**EXTRACT**:
+ + + +
Rose McGowan is now a director. That doesn’t mean the actress of “Scream,” “The Doom Generation,” and “Charmed” will no longer act; as of now she has five gigs lined up. But she says she feels more at home directing, especially given the raves that have come in for her debut short, “Dawn.” The succinct, sinister drama tells of a young, over-protected girl (Tara Lynn Barr) in 1961 who sneaks with a possibly dangerous boy. The film, which premiered at Sundance, can now be watched on YouTube. Meanwhile, McGowan preps for her feature directing debut, “The Pines.”
You still have acting jobs coming up, but do you feel you have less passion for acting, especially now that you’re directing?
The thing is I never did. I just happened to be good at it. I would get to sets and think, “What happened? I’m in the wrong world.” It’s like when you read a book and then you see how it’s been made on the screen and it’s completely odd to you because that’s not how at all how you saw it. That’s how almost every experience is like to me. I have a very active brain that needs constant data an emotion. And I was dying.
It’s interesting that you broke through with a short, not a feature.
I didn’t set out to make a short film. I set out to make a story. It just happened to be 19 minutes.
Short films haven’t always been easy to market, but right now, with streaming services, it’s easier than ever to get shorts seen.
To be honest when we did it, it didn’t occur to me that anybody would see it. I just had to do it. It just didn’t occur to me. I do that with the thing I’ve acted in; it didn’t occur to me to for me to even go see it. It was just a thing I did one time and let’s move on. But this is actually my voice. It’s nice to be heard.
Do you find it easy to raise funds for your work, including the feature you’re working on?
Well, I bring a lot of added value. I’m talking actual foreign territories I have actual legit value — that thing were you have strong holds in parts of the world for financing, because of my work. I’m in a different position than other filmmakers, because I bring added value.
+ + + +
**TASK LIST**:
A) Reproduce the part of the Rose McGowan interview starting at "You still have" and ending at "I was dying.".
B) Carry on the Rose McGowan interview from its last line.
The rows have nothing to do with this.
+ + + +
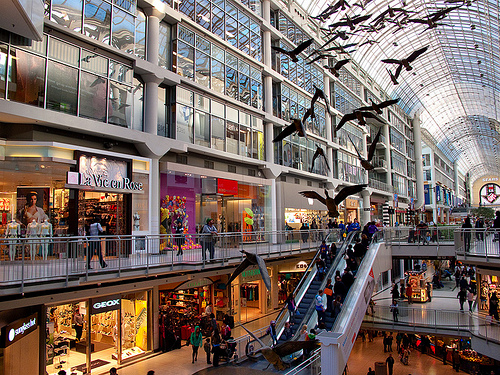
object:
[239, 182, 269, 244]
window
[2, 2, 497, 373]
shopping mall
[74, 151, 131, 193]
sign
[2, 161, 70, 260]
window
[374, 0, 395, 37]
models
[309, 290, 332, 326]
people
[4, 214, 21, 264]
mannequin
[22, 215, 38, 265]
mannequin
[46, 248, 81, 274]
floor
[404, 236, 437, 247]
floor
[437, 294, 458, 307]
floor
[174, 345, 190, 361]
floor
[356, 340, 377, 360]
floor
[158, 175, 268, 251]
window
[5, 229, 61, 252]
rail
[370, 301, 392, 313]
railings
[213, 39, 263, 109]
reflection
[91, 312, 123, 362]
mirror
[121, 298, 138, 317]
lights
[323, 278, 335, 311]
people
+ + + +
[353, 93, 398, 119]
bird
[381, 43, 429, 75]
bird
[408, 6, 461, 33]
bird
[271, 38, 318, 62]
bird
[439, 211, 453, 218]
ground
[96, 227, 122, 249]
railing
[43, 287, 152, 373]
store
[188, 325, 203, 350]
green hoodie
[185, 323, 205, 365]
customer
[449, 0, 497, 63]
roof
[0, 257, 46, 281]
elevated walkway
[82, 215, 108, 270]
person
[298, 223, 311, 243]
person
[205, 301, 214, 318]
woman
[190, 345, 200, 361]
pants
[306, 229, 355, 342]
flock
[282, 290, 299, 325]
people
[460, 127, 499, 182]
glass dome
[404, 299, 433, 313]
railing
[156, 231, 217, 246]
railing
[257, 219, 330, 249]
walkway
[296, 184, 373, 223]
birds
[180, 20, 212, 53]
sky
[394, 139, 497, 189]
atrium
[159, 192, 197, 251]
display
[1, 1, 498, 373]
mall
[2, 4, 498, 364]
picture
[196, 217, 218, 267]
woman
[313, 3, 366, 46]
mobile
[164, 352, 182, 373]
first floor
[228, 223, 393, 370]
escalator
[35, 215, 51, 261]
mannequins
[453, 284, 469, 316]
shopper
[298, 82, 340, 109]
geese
+ + + +
**RESULTS OF THE EXERCISE**:
A)
You still have acting jobs coming up, but do you feel you have less passion for acting, especially now that you’re directing?
The thing is I never did. I just happened to be good at it. I would get to sets and think, “What happened? I’m in the wrong world.” It’s like when you read a book and then you see how it’s been made on the screen and it’s completely odd to you because that’s not how at all how you saw it. That’s how almost every experience is like to me. I have a very active brain that needs constant data an emotion. And I was dying.

B)
Have you been the type of actor who bugs directors to see how they did it?
No, I watched. I didn’t learn from them what to do; I learned what not to do.
There’s that Robert Altman quote that the directors he learned the most from were the ones who were bad, not the ones who were great.
Yes, exactly. The directors I liked and respected, they had their own thing. I’m not going to copy it. That’s silly. On days I wasn’t acting I would work with the gaffers, I would work with the art department. I did the production design on “Dawn.” I have a film education that is second to none. I’ve spent over 57,000 hours on set. You can’t really f—with me. I know film, from getting them financed to getting them on the cover of Rolling Stone. I know it in a way better than pretty much anyone who’s just gone to film school. And I’ve studied film, classic film, since I was four, with my father. So I have that, in addition to studying art and literature. My editing style for “Dawn” I took from how Hemingway wrote his novels.
How else did you find the directing job, especially the parts that aren’t just you on set bossing people around?
It’s a little more intense than just being on set and bossing people around. It’s not quite that reductive. I’m very careful with pre-production. Every shot is planned out. With this it wasn’t on the fly. It depends on what you’re shooting. “Dawn” is very hyper-stylized. I needed it to be that way to say what I wanted it to say. I took the visual cues and the color palate from “The Parent Trap,” the original, which is one of my all-time favorite films. It’s actually a flawless film, from top to bottom. It just happens to be a Disney film.
There’s a lot of tension in the film, and part of that comes from how it’s not clear what kind of movie it’s going to turn into.
I wanted the tension of “Night of the Hunter.” That movie is so stressful, so amazing. I wanted it to feel like a galloping horse running away. And that’s how I approached the editing style, the pacing. I wanted every frame to feel like you could hold it still and it could tell its own story.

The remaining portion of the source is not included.